Nos récits doivent d’abord inclure tout ce qui peut nous permettre de ralentir, de limiter, voire d’arrêter la destruction des écosystèmes, des modèles de protection sociale, du vivre-ensemble, ainsi que le dérèglement du climat. Sus donc aux énergies fossiles, au gaspillage de toute sorte (énergétique, alimentaire, d’objets), à la surconsommation, à l’orgie de produits d’origine animale, à tout ce qui demande de bétonner, de creuser des mines, d’abattre des forêts, de propulser du gaz dans l’atmosphère, de faire travailler des enfants ou même des adultes dans des conditions misérables, sus à l’extrême concentration des richesses et du pouvoir qui craquèle nos démocraties et à l’ultralibéralisme qui est bien souvent l’architecture qui conduit à toutes ces catastrophes.

Construire la résilience

Malheureusement, il n’est pas exclu que la conjonction des problèmes que nous rencontrons se mue en effondrement, comme l’envisagent les collapsologues et un certain nombre de scientifiques. Et même si cela ne se produisait pas, le monde qui nous attend promet d’extrêmes tensions et un contexte nettement plus hostile. Il est donc indispensable de construire la résilience de nos territoires (et pourquoi pas de nos lieux de vie). Par « résilience », j’entends leur capacité à encaisser les chocs sans s’effondrer. À s’adapter, à survivre, en gardant un minimum d’intégrité. Ce qui veut dire : produire un maximum de nourriture et d’énergie localement, mettre en place une gestion de l’eau potable qui ne soit pas uniquement dépendante de gros réseaux centralisés, développer la réutilisation de matériaux existants, la réparation, le recyclage, mais également la fabrication artisanale, qu’elle soit traditionnelle ou réinventée. Et retrouver les savoir-faire que nécessitent ces activités. Organiser des réseaux d’économie locale solidement maillés, où la plupart des biens et des services essentiels sont fournis par des entreprises locales et indépendantes. Idéalement mettre en place, en parallèle, des circuits monétaires complémentaires avec des monnaies locales, des monnaies affectées aux PME, pourquoi pas des monnaies soutenant les activités non directement commerciales mais augmentant, elles aussi, la résilience, des monnaies libres… Bâtir des communautés locales soudées, organisées autour de principes démocratiques vivants. Par « vivants », j’entends le contraire de ce que nous connaissons actuellement : voter tous les cinq ou six ans et (hormis les associations) ne pas s’impliquer dans les décisions politiques locales entre deux élections.

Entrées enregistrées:
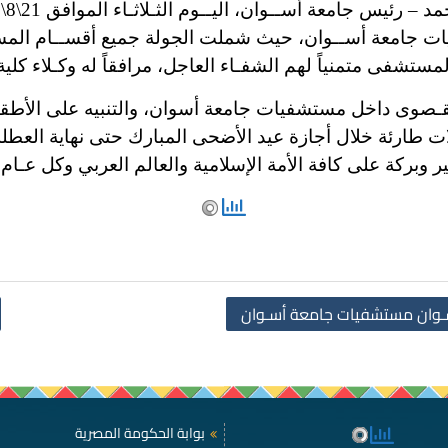
ت جامعة أســوان، حيث شملت الجولة جميع أقســام المس
ستشفى متمنياً لهم الشفـاء العاجل، مرافقاً له وكـلاء كل
القـصوى داخل مستشفيات جامعة أسوان، والتنبيه على الأطق
ات طارئة خلال أجازة عيد الأضحى المبارك حتى نهاية العطل
ير وبركة على كافة الأمة الإسلامية والعالم العربي وكل عـام و
أسـوان مستشفيات جامعة أسـوان
بوابة الحكومة المصرية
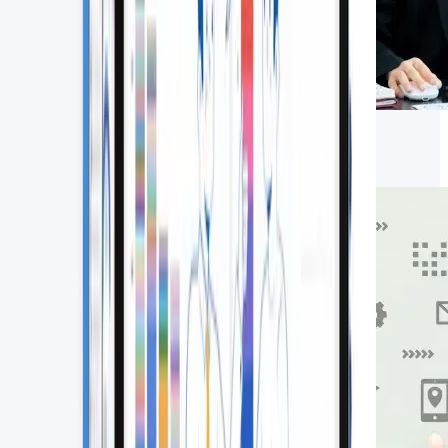
人材派遣管理システムおすすめ5
選！主な機能や導入メリットも解説
2026.07.21
SFA・CRM関連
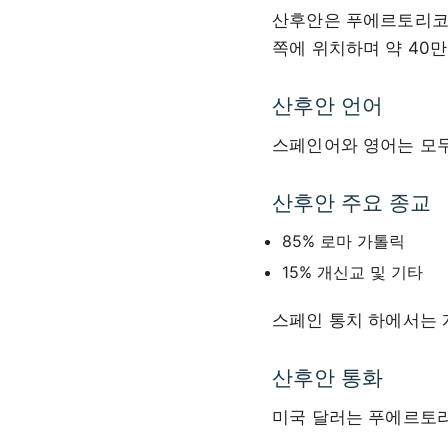
산후안은 푸에르토리코 
쪽에 위치하며 약 40
산후안 언어
스페인어와 영어는 모두
산후안 주요 종교
85% 로마 가톨릭
15% 개신교 및 기타
스페인 통치 하에서는 
산후안 통화
미국 달러는 푸에르토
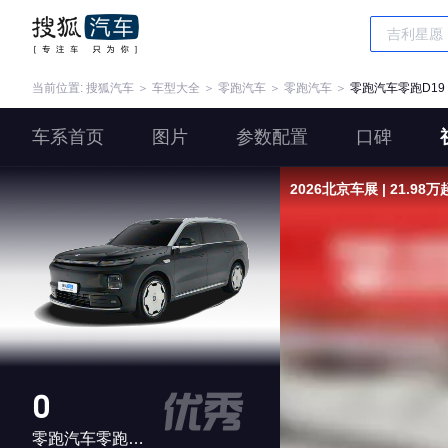
当前位置:
搜狐汽车
＞
车型大全
＞
零跑汽车
＞
零跑汽车
＞
零跑汽车零跑D19
车系首页
图片
参数配置
口碑
2026北京车展 | 21.98
0
零跑汽车零跑D19 增程版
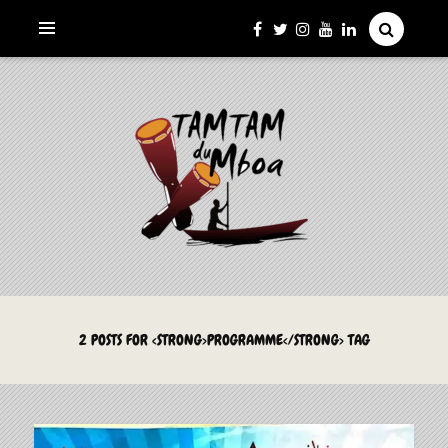
La Culture du Mboa Dévoilée !
LE TAMTAM DU MBOA
2 POSTS FOR <STRONG>PROGRAMME</STRONG> TAG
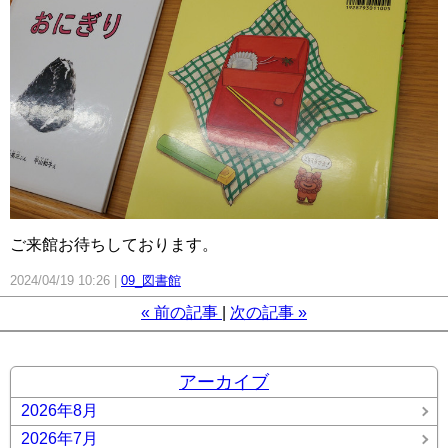
ご来館お待ちしております。
2024/04/19 10:26
09_図書館
«
前の記事
次の記事
»
アーカイブ
2026年8月
2026年7月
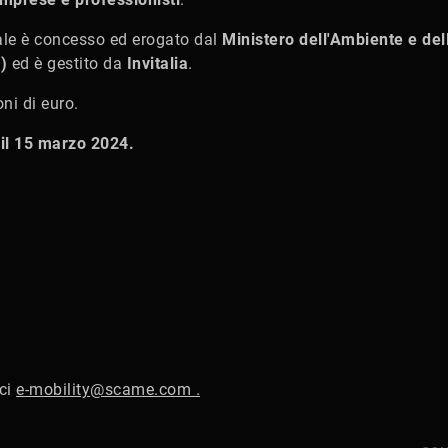
tale è concesso ed erogato dal
Ministero dell'Ambiente e del
)
ed è gestito da
Invitalia
.
ni di euro.
 il 15 marzo 2024.
aci
e-mobility@scame.com .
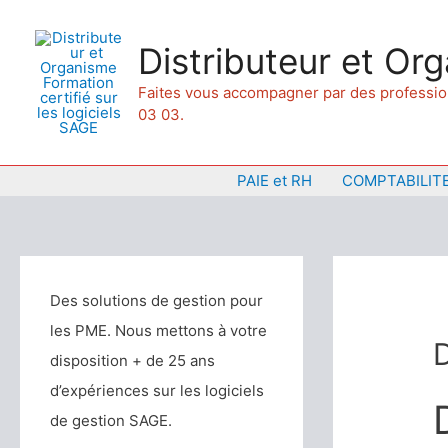
Aller
au
Distributeur et Org
contenu
Faites vous accompagner par des professionn
03 03.
PAIE et RH
COMPTABILIT
Des solutions de gestion pour
les PME. Nous mettons à votre
D
disposition + de 25 ans
d’expériences sur les logiciels
de gestion SAGE.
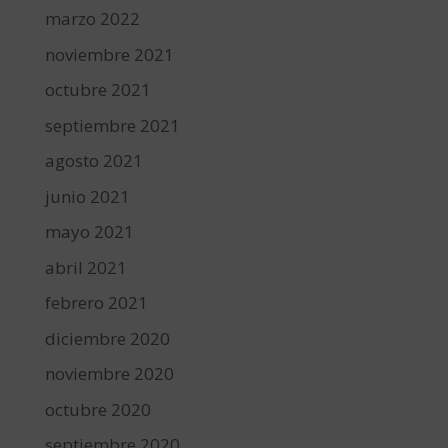
marzo 2022
noviembre 2021
octubre 2021
septiembre 2021
agosto 2021
junio 2021
mayo 2021
abril 2021
febrero 2021
diciembre 2020
noviembre 2020
octubre 2020
septiembre 2020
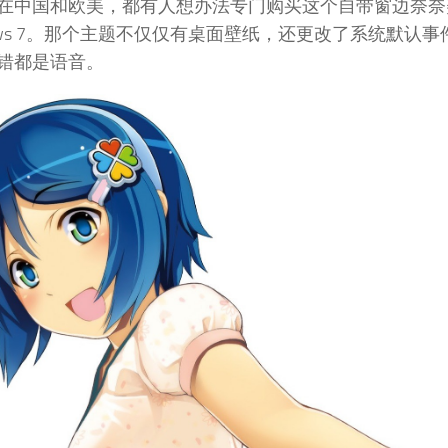
在中国和欧美，都有人想办法专门购买这个自带窗边奈奈美
dows 7。那个主题不仅仅有桌面壁纸，还更改了系统默认
错都是语音。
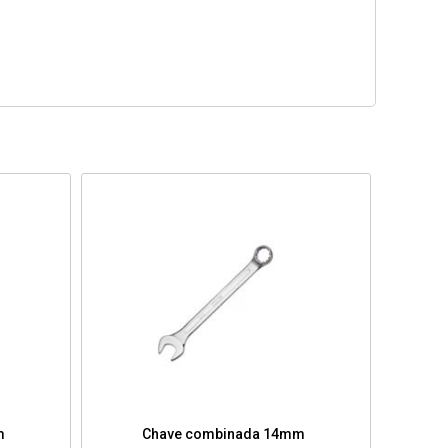
m
Chave combinada 14mm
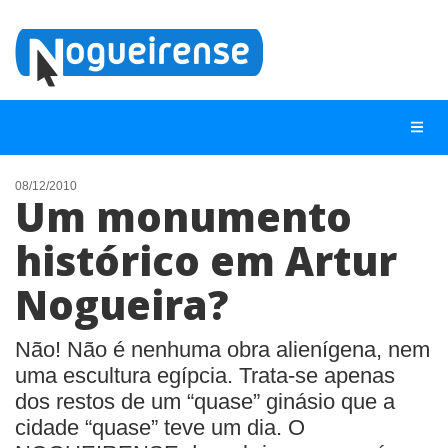
08/12/2010
Um monumento
NOTÍCIAS
histórico em Artur
LISTA DIGITAL
Nogueira?
TELEFONES ÚTEIS
QUEM SOMOS
Não! Não é nenhuma obra alienígena, nem
CONTATO
uma escultura egípcia. Trata-se apenas
dos restos de um “quase” ginásio que a
ANUNCIE
cidade “quase” teve um dia. O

[Consignes à suivre] Dans le document source, quelle définition est donnée du terme « résilience » appliqué aux territoires ?

[Résultat attendu] Leur capacité à encaisser les chocs sans s'effondrer.